Doctors Dan Fogerty and Jessica Richardson, assistant professors in the Department of Communication Sciences and Disorders, recently received extramural funding to support their research programs.
Dr. Fogerty’s project, entitled Maximizing speech recognition under adverse listening conditions, was funded by the National Institutes of Health. According to Dr. Fogerty, nearly one in three adults over the age of 65 experience some degree of hearing loss resulting in increased difficulty understanding speech in noisy environments. The current project is designed to identify the acoustic properties that facilitate understanding speech in such environments as well as the acoustic properties that older adults are able to process most successfully. The identification of these properties will facilitate the programming and individual customization of hearing devices to maximize speech understanding.
Dr.
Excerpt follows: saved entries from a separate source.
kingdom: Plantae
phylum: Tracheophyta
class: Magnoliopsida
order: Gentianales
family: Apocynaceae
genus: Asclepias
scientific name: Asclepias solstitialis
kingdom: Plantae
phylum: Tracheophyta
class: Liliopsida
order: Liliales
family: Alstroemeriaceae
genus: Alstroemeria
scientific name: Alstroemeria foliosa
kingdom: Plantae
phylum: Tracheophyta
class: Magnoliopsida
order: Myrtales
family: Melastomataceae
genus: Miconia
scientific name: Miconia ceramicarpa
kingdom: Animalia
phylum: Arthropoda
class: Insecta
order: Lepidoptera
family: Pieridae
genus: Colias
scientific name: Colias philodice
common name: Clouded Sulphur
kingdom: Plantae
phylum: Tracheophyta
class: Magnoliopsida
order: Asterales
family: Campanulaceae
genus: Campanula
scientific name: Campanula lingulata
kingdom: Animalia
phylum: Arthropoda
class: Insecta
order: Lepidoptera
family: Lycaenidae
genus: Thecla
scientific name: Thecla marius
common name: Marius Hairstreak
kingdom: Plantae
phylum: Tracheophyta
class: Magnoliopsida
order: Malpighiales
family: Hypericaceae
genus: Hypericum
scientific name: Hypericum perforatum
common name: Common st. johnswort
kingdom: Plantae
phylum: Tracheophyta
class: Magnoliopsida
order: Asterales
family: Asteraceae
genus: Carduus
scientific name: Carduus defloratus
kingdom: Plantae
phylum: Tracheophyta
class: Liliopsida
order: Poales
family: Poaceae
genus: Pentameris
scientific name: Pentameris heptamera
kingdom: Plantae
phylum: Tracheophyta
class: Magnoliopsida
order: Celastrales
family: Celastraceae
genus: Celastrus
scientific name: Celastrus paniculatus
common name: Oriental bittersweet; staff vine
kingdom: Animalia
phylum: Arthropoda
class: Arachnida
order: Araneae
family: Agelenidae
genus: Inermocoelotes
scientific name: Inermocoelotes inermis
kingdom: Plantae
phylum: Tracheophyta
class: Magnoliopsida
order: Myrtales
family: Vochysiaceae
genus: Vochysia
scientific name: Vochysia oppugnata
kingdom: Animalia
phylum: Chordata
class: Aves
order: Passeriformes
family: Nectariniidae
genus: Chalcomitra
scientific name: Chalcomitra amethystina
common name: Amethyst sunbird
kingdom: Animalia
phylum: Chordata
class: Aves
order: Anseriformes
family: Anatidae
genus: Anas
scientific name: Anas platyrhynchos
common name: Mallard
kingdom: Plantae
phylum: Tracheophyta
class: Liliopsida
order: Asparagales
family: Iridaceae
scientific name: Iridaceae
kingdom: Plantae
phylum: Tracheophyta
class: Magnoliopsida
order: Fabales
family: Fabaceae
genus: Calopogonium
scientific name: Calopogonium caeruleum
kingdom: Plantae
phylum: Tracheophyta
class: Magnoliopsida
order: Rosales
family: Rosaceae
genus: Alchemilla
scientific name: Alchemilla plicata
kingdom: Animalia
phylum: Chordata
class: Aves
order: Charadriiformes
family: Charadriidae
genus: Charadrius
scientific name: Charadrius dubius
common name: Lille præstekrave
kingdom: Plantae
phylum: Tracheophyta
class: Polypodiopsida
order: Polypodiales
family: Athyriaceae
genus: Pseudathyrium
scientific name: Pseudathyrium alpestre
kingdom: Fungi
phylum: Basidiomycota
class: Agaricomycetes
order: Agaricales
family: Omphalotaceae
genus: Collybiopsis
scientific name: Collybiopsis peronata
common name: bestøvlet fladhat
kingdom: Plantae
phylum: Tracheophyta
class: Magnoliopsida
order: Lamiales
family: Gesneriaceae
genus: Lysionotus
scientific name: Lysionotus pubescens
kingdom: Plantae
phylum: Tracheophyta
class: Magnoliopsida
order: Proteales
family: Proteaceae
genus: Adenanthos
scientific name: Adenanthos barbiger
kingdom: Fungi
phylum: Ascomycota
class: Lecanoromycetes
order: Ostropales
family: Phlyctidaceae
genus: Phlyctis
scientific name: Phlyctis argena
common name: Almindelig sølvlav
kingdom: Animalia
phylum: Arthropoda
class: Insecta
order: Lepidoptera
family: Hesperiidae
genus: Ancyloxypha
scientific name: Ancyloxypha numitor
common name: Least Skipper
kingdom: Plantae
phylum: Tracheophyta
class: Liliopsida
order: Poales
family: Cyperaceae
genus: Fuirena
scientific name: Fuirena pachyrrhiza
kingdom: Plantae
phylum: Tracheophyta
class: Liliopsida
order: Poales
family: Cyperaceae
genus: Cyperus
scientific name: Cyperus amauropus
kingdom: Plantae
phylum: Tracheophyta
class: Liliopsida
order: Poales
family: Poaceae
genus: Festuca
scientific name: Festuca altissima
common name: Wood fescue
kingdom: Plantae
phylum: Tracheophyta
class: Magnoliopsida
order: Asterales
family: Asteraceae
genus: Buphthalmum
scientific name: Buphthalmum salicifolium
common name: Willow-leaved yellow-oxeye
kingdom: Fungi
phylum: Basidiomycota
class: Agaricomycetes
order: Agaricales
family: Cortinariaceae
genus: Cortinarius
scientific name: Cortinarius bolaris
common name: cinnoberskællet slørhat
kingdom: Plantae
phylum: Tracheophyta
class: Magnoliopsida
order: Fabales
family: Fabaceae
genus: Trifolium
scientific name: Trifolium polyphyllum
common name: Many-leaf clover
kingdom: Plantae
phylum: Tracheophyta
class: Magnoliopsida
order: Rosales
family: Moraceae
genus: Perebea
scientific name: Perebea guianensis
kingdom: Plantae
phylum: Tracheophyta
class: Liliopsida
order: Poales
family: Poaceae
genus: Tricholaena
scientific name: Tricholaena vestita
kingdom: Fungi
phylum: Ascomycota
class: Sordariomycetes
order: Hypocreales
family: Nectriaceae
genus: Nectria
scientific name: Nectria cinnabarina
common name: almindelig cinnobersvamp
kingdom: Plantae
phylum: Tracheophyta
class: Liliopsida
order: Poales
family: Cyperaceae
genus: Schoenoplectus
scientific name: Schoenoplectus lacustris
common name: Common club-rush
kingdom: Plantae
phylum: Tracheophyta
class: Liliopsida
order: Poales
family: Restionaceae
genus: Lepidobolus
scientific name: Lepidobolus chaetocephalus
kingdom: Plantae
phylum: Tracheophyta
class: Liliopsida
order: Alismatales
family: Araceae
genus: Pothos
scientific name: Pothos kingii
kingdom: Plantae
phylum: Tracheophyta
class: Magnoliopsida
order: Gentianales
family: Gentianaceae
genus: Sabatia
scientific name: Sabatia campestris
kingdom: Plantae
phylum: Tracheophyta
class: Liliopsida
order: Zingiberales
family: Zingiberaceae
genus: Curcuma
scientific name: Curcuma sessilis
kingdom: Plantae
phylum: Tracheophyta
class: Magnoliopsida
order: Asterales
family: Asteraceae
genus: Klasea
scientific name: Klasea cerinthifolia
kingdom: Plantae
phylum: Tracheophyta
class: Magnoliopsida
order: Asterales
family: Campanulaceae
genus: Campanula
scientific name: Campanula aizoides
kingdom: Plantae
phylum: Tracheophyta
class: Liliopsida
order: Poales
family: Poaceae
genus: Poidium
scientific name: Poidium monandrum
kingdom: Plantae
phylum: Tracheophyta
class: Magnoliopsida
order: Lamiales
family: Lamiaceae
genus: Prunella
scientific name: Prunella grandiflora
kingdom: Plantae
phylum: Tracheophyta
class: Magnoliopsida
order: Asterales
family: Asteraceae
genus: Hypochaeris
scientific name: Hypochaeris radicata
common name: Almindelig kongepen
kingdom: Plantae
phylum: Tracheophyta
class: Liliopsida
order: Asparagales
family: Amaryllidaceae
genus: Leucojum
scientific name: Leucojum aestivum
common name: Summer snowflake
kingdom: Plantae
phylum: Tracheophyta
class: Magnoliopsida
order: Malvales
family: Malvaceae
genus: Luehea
Richardson received a Discovery Grant from the South Carolina Clinical and Translational Research Institute to support her project, entitled Examining tDCS dosage and task effects using eye movements in reading. Transcranial direct current stimulation (tDCS) is a noninvasive and inexpensive method of changing cortical excitability and behaviors. When tDCS is coupled with behavioral treatment in clinical populations, treatment outcomes (e.g., naming accuracy in persons with aphasia and pinch force in persons with paresis) are enhanced. Dr. Richardson believes such findings hold great promise for chronic clinical populations. Her project will be the first to use eye movement data to directly compare the effects and aftereffects of brain stimulation administered during reading and resting conditions. This will provide crucial first information for determining optimal tDCS dosage in therapeutic settings.